Il senso di colpa è legato al presupposto che c’è qualcosa in noi di “sbagliato” e come tale dobbiamo assolutamente cambiarlo.

La verità è però ben lontana.

E’ quando riusciamo ad armonizzare con tutte le parti di noi che rifiutiamo, uniamo i contrasti e accettiamo ciò che fino ad ora abbiamo combattuto, che possiamo vivere pienamente la nostra vita.

Vi siete mai chiesti perché gli animali non si sentono in colpa?

In biologia il senso di colpa non esiste.
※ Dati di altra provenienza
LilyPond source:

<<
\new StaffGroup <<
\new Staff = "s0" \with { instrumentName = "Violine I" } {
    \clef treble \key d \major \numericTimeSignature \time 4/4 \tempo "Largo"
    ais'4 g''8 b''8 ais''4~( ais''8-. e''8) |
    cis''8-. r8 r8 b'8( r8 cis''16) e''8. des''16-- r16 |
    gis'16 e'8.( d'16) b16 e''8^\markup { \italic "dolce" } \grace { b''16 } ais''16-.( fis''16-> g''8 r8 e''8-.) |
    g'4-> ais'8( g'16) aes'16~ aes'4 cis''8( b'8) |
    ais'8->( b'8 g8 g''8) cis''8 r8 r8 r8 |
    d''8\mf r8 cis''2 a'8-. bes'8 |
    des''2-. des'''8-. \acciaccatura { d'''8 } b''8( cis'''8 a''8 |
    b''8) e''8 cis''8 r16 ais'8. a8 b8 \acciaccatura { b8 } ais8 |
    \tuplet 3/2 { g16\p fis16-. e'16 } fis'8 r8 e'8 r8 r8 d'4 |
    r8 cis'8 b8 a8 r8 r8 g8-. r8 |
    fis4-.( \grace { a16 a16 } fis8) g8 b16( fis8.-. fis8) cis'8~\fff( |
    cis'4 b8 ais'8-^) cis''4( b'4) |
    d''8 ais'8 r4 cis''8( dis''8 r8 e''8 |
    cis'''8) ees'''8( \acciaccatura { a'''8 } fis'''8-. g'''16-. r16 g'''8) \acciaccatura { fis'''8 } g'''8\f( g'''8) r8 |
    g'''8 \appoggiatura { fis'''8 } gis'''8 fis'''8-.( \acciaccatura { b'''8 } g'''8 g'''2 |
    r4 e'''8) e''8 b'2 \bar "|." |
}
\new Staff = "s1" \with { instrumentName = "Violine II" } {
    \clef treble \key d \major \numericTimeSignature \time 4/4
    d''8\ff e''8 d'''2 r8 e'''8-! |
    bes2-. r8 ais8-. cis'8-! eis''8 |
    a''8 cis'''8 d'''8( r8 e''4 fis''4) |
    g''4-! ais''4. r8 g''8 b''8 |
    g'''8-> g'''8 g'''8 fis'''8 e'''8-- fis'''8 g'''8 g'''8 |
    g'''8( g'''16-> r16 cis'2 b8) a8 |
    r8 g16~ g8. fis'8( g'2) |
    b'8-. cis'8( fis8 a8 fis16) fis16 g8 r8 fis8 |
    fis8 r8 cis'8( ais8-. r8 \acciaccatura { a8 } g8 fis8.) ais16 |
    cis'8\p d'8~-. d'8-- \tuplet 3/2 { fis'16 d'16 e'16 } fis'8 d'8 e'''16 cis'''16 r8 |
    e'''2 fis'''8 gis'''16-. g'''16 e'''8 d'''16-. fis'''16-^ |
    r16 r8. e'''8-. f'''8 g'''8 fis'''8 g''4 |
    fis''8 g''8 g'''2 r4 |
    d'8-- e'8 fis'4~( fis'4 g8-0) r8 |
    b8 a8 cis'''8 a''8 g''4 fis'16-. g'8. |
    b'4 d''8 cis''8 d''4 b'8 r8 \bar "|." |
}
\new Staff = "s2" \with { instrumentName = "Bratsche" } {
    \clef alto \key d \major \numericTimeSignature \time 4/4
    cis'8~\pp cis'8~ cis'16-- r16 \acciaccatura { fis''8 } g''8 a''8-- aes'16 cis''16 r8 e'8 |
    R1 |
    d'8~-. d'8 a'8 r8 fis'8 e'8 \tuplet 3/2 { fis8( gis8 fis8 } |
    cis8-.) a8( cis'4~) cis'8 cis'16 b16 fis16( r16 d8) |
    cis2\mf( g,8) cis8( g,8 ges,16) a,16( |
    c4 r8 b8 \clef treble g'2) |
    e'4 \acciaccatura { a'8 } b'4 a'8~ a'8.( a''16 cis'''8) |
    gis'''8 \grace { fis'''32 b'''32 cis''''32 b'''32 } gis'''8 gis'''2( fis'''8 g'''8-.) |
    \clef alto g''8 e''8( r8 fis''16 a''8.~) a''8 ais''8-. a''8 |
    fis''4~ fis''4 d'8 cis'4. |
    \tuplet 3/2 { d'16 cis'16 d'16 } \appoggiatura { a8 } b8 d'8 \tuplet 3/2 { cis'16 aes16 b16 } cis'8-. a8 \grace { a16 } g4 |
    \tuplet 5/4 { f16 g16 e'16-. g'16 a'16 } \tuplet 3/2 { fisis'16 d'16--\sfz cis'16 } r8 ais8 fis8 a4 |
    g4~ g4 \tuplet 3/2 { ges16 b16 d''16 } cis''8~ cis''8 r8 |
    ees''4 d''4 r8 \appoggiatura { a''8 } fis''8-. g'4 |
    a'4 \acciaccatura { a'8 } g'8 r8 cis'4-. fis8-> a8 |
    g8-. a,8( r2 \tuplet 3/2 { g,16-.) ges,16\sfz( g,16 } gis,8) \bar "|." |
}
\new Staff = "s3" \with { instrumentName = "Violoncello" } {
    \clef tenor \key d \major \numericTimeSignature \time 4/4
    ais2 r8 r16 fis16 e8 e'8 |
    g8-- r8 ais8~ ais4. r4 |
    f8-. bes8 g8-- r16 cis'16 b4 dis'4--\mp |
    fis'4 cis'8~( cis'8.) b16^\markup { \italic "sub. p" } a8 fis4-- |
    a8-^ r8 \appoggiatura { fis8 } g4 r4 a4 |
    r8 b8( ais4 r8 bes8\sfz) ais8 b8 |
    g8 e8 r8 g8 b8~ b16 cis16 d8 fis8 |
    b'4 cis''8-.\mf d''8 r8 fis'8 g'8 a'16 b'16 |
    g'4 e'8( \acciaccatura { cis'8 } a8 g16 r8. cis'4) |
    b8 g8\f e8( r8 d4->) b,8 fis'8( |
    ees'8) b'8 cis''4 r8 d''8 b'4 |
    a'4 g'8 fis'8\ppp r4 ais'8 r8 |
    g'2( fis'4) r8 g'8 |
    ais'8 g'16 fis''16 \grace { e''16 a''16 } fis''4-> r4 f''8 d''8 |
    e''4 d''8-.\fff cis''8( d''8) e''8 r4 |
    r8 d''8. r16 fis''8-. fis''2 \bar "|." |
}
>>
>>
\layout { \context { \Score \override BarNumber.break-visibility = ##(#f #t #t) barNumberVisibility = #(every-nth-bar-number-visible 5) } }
Non esiste nessuna leonessa che si allontana dai cuccioli per cacciare che si sente in colpa.  E’ un emozione solo umana, appesantita dai modelli culturali e familiari basati sul sacrificio.


Fortunatamente però questi modelli non sono gli unici. 

Siamo infatti semplicemente abituati a pensare in un certo modo ma non è detto che quello sia l’unico modello possibile ne tanto meno quello più giusto, è quello che più conosciamo ed ha molto più a che fare con i pregiudizi e i condizionamenti…

Nel Video parlerò di come i genitori di oggi possono superare i sensi di colpa legati al non poter essere presenti sempre nella vita dei loro figli…

Occorre infatti fare prima di tutto una semplice ma fondamentale distinzione tra QUALITA’/ QUANTITA.

Non c’è alcuna prova che attesti che la presenza continua sia garanzia di successo genitoriale, anzi in alcuni casi potrebbe addirittura essere nociva.

Il bambino ha infatti ugual bisogno della presenza della madre così come della sua assenza, perché questa assenza gli permette di fare nuove esperienze del mondo, di sviluppare nuove risorse, autonomie e di entrare in contatto con nuove figure di riferimento e grazie a questo possiamo finalmente restituire un ruolo al padre, che fin ora è stato visto sconfinato in un ruolo secondario.

L’unica cosa di cui i figli hanno veramente bisogno è di padri e madri “presenti”. Presenza significa esserci in maniera totale.

Genitori che sappiano garantire PROTEZIONE senza essere PROTETTIVI.

Ma tutto questo cozza con il presupposto di base che regna nella società che è quella ci fa credere che “una madre che lavora trascura il figlio e quindi sbaglia”, ma è la premessa ad essere sbagliata e se partiamo da premesse sbagliate non possiamo che arrivare a conseguenze sbagliate, il senso di colpa appunto.

La verità è che se lavoriamo rinunciamo semplicemente all’ ESSERCI SEMPRE e iniziamo a puntare sulla QUALITA’ DEL TEMPO.

Si parla tanto di “sacrificarsi ” ma ricordiamoci che il significato esatto del termine Sacrificio vuol dire “RENDERE SACRO”.

Rendere sacro dunque il tempo e l’impegno dedicato alla famiglia.

Puntare sul tempo non basta, e’ la qualità che fa la differenza.

Capire questo concetto è sinonimo di INTELLIGENZA e non come spesso vogliono farci credere di EGOISMO.